Among teenagers, recreational use of prescription painkillers exceeded that of marijuana. Most teens first obtain their drugs from relatives or friends. Misuse of prescription opioids has steadily risen in rural and economically depressed areas of the South and Midwest. Tennessee ranks almost 50 percent above the national average in narcotics prescriptions per capita.
A generation ago prescription narcotics were under-utilized. Physicians feared the risk of habituation among their patients. They worried about sanctions from state boards if they were seen to prescribe these drugs excessively.
In the 1990s this pattern began to change. Patients with malignancies and other chronically painful conditions were deemed legitimate candidates for long-term opioid therapy. Pain-management grew into a respected medical specialty. Usage progressively increased. Worries of addiction faded.
At the same time that prescribing habits changed, more potent, longer-lasting pain suppressers entered the marketplace. In addition to relieving pain, these drugs create a euphoria or "high." Maintenance of the high requires steadily larger doses of medication. Some patients found themselves addicted after short-term use of a prescribed opioid.
Many physicians became careless, prescribing powerful pain-relievers inappropriately and with little thought of addictive risks. A few corrupt physicians set up "pill-mills" in states with little regulation of narcotics. Florida became a destination for pill merchants who would load their suitcases with fraudulently obtained pills which they would resell at great profit in their hometowns.
In 2005 an estimated 20,000 deaths resulted from drug overdose. This represented a doubling from 1999. West Virginia witnessed a five-fold increase in drug mortality rates during this interval. Opioids were the most commonly implicated drugs. Low-cost methadone was atop the list.
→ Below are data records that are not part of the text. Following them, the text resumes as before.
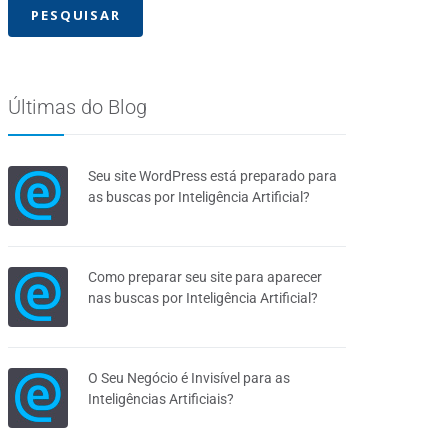
Últimas do Blog
Seu site WordPress está preparado para
as buscas por Inteligência Artificial?
Como preparar seu site para aparecer
nas buscas por Inteligência Artificial?
O Seu Negócio é Invisível para as
Inteligências Artificiais?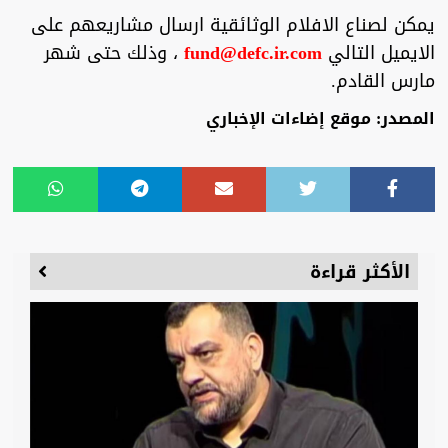
يمكن لصناع الافلام الوثائقية ارسال مشاريعهم على
الايميل التالي
fund@defc.ir.com
، وذلك حتى شهر
مارس القادم.
المصدر: موقع إضاءات الإخباري
الأكثر قراءة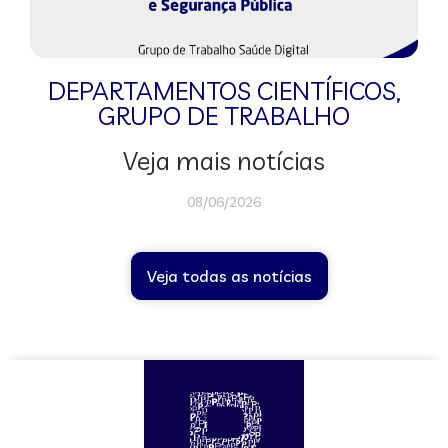
DEPARTAMENTOS CIENTÍFICOS
,
GRUPO DE TRABALHO
Veja mais notícias
08/06/2026
Veja todas as notícias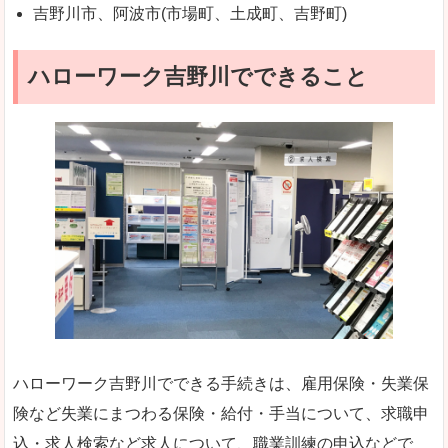
吉野川市、阿波市(市場町、土成町、吉野町)
ハローワーク吉野川でできること
ハローワーク吉野川でできる手続きは、雇用保険・失業保
険など失業にまつわる保険・給付・手当について、求職申
込・求人検索など求人について、職業訓練の申込などで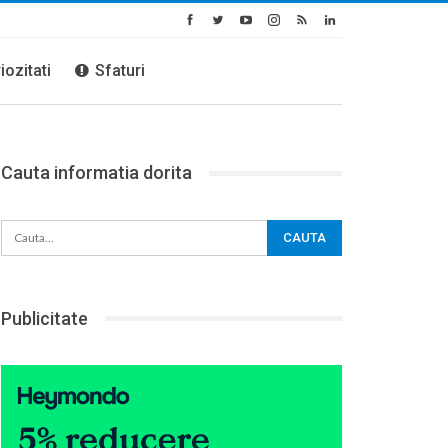
iozitati
Sfaturi
Cauta informatia dorita
Publicitate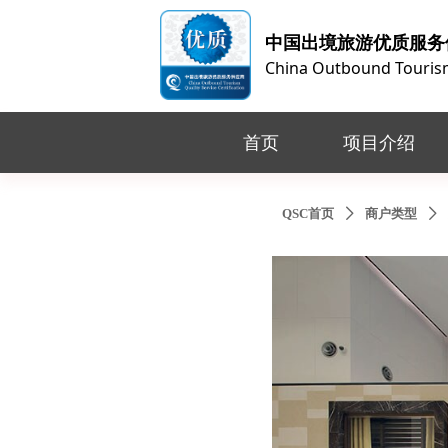
中国出境旅游优质服务
China Outbound Tourism 
首页
项目介绍
QSC首页
商户类型
ꄲ
ꄲ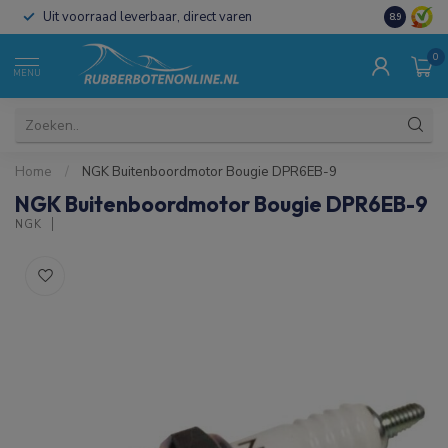
Uit voorraad leverbaar, direct varen
Al 15 jaar 
8.9
0
MENU
Home
/
NGK Buitenboordmotor Bougie DPR6EB-9
NGK Buitenboordmotor Bougie DPR6EB-9
NGK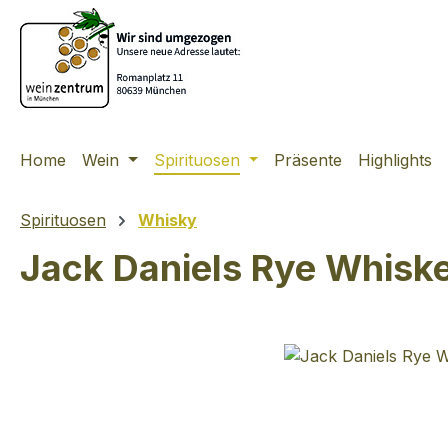
m Hauptinhalt springen
Zur Suche springen
Zur Hauptnavigation springen
Home
Wein
Spirituosen
Präsente
Highlights
Spirituosen
Whisky
Jack Daniels Rye Whisk
Bildergalerie überspringen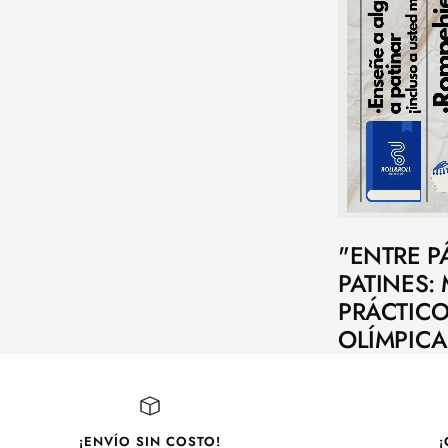
"ENTRE P
PATINES:
PRÁCTICO
OLÍMPICA
¡ENVÍO SIN COSTO!
¡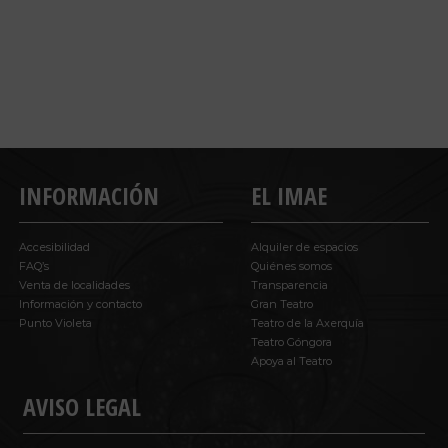
INFORMACIÓN
EL IMAE
Accesibilidad
Alquiler de espacios
FAQ’s
Quiénes somos
Venta de localidades
Transparencia
Información y contacto
Gran Teatro
Punto Violeta
Teatro de la Axerquía
Teatro Góngora
Apoya al Teatro
AVISO LEGAL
The cost of drug overdose and addiction is substantial. Related health care costs and lost productivity cost at least $10 billion yearly. The value of destroyed lives and dreams cannot be calculated.
Fixing this epidemic requires federal legislation. If a single state has lax drug laws, users and criminal merchants will simply flock to it. Until the implementation of stricter laws in April, Florida was a narcotics haven.
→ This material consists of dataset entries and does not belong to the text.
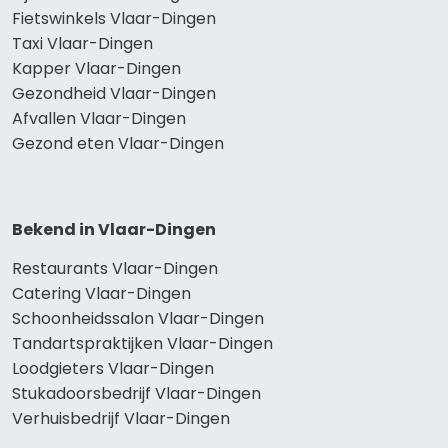
Fietswinkels Vlaar-Dingen
Taxi Vlaar-Dingen
Kapper Vlaar-Dingen
Gezondheid Vlaar-Dingen
Afvallen Vlaar-Dingen
Gezond eten Vlaar-Dingen
Bekend in Vlaar-Dingen
Restaurants Vlaar-Dingen
Catering Vlaar-Dingen
Schoonheidssalon Vlaar-Dingen
Tandartspraktijken Vlaar-Dingen
Loodgieters Vlaar-Dingen
Stukadoorsbedrijf Vlaar-Dingen
Verhuisbedrijf Vlaar-Dingen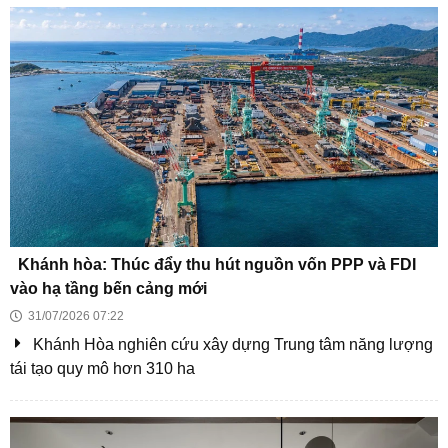
TP HCM khởi công 8 dự án trọng điểm gần 253.000 tỷ
tạo động lực tăng trưởng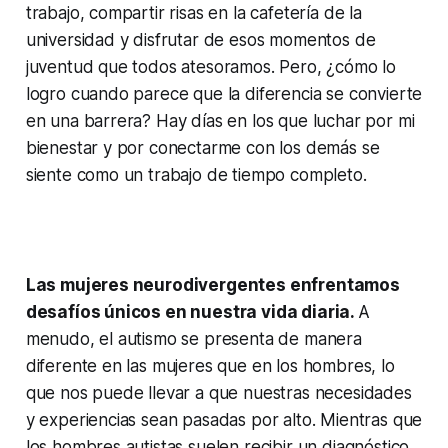
trabajo, compartir risas en la cafetería de la
universidad y disfrutar de esos momentos de
juventud que todos atesoramos. Pero, ¿cómo lo
logro cuando parece que la diferencia se convierte
en una barrera? Hay días en los que luchar por mi
bienestar y por conectarme con los demás se
siente como un trabajo de tiempo completo.
Las mujeres neurodivergentes enfrentamos
desafíos únicos en nuestra vida diaria.
A
menudo, el autismo se presenta de manera
diferente en las mujeres que en los hombres, lo
que nos puede llevar a que nuestras necesidades
y experiencias sean pasadas por alto. Mientras que
los hombres autistas suelen recibir un diagnóstico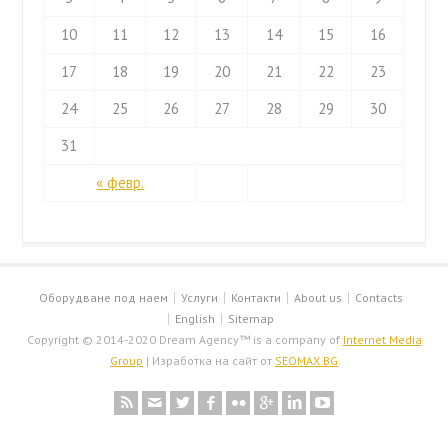
10
11
12
13
14
15
16
17
18
19
20
21
22
23
24
25
26
27
28
29
30
31
« февр.
Оборудване под наем
Услуги
Контакти
About us
Contacts
English
Sitemap
Copyright © 2014-2020 Dream Agency™ is a company of
Internet Media
Group
| Изработка на сайт от
SEOMAX.BG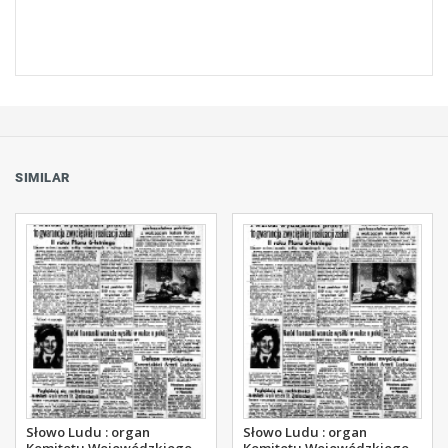
SIMILAR
Słowo Ludu : organ
Słowo Ludu : organ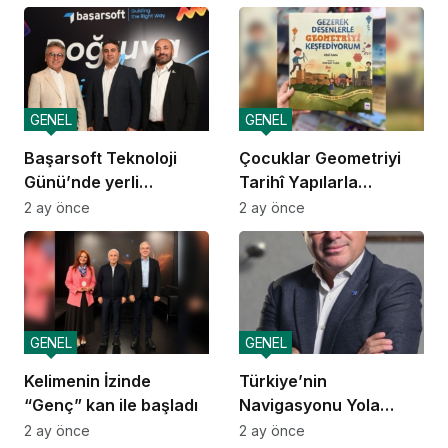
GENEL
GENEL
Başarsoft Teknoloji
Çocuklar Geometriyi
Günü’nde yerli
Tarihî Yapılarla
navigasyon
Öğreniyor
2 ay önce
2 ay önce
GENEL
GENEL
Kelimenin İzinde
Türkiye’nin
“Genç” kan ile başladı
Navigasyonu Yola
Çıkıyor
2 ay önce
2 ay önce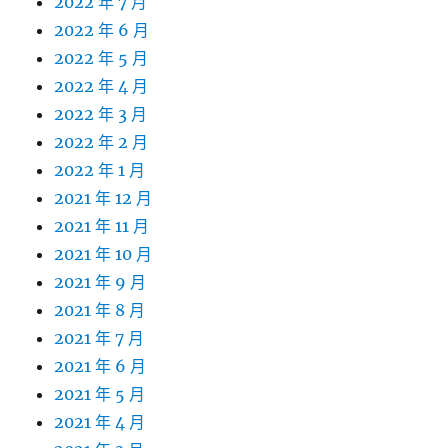
2022 年 7 月
2022 年 6 月
2022 年 5 月
2022 年 4 月
2022 年 3 月
2022 年 2 月
2022 年 1 月
2021 年 12 月
2021 年 11 月
2021 年 10 月
2021 年 9 月
2021 年 8 月
2021 年 7 月
2021 年 6 月
2021 年 5 月
2021 年 4 月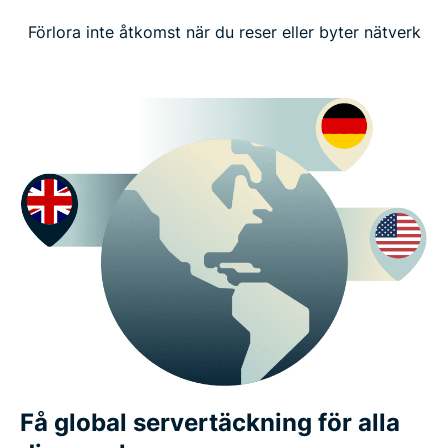
Förlora inte åtkomst när du reser eller byter nätverk
Få global servertäckning för alla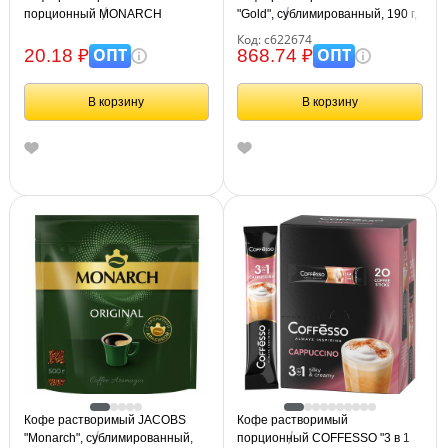
порционный MONARCH
"Gold", сублимированный, 190 г,
"Original", пакетик 1,8 г,
стеклянная банка, 622674
Код: с622674
сублимированный
ОПТ
ОПТ
20.18 ₽
868.74 ₽
В корзину
В корзину
Кофе растворимый JACOBS
Кофе растворимый
"Monarch", сублимированный,
порционный COFFESSO "3 в 1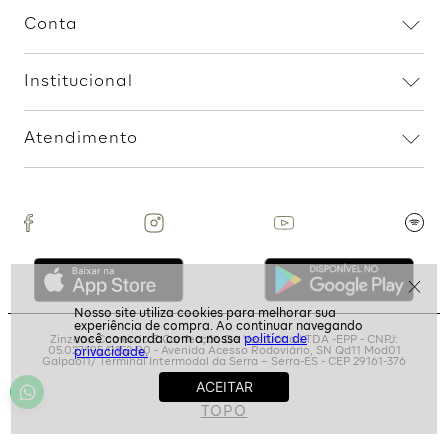
Assine nossa Newsletter
e Receba Promoções!
Ao assinar, aceito receber emails com promoções da
loja
ASSINAR
politíca de
Ajuda
privacidade.
Dúvidas frequentes
Conta
Trocas e devoluções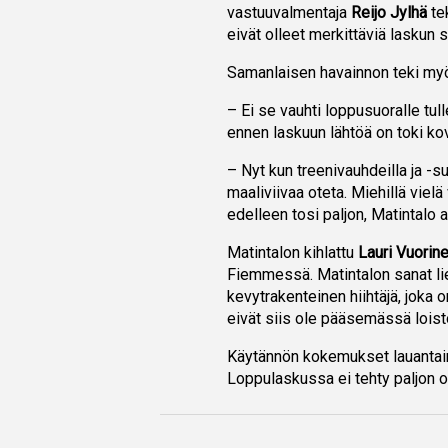
vastuuvalmentaja
Reijo Jylhä
te
eivät olleet merkittäviä laskun 
Samanlaisen havainnon teki m
– Ei se vauhti loppusuoralle tul
ennen laskuun lähtöä on toki ko
– Nyt kun treenivauhdeilla ja -s
maaliviivaa oteta. Miehillä vie
edelleen tosi paljon, Matintalo 
Matintalon kihlattu
Lauri Vuorin
Fiemmessä. Matintalon sanat lie
kevytrakenteinen hiihtäjä, joka
eivät siis ole pääsemässä loist
Käytännön kokemukset lauantain 
Loppulaskussa ei tehty paljon o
We need an electronic data base that tracks doctors, pharmacists and users so that excessive use can be identified and criminal activity thwarted. Critics of a legislative solution contend this interferes with the doctor-patient relationship and invades individual privacy. Many states already have such legislation in place. Properly constructed, a data base can protect privacy and not interfere with the appropriate use of these drugs.
The education of physicians and dentists must be addressed. Lax habits of prescribing potentially addictive medications can be countered by required, annual updates in the appropriate use of these drugs. Training programs for health care professionals must emphasize risks as well as benefits of opioids.
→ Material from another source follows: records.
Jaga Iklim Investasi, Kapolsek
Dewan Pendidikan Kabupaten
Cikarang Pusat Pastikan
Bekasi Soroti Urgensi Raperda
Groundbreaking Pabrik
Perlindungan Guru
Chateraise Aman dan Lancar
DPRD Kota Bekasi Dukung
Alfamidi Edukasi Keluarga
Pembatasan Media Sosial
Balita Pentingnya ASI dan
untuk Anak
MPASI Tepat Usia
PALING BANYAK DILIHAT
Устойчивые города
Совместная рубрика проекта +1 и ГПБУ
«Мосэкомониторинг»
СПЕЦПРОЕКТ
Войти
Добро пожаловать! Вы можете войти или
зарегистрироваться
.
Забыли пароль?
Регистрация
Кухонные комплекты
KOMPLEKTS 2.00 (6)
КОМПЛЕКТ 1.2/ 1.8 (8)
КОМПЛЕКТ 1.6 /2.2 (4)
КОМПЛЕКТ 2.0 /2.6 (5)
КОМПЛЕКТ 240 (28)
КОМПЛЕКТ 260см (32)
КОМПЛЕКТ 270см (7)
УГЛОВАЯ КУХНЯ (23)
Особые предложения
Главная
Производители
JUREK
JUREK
Education, beginning in elementary school, is vital. Careless and wrongful use of prescription drugs must be emphasized with the same vigor as campaigns against tobacco use and illegal drugs such as methamphetamine and cocaine.
Before each of us is offered a prescription for pain we should inquire if there is a risk of addiction and if there are safer alternatives such as physical therapy or acupuncture.
We can either address this continuing calamity or we can ignore it and, thereby, write off the lives of millions of our fellow citizens.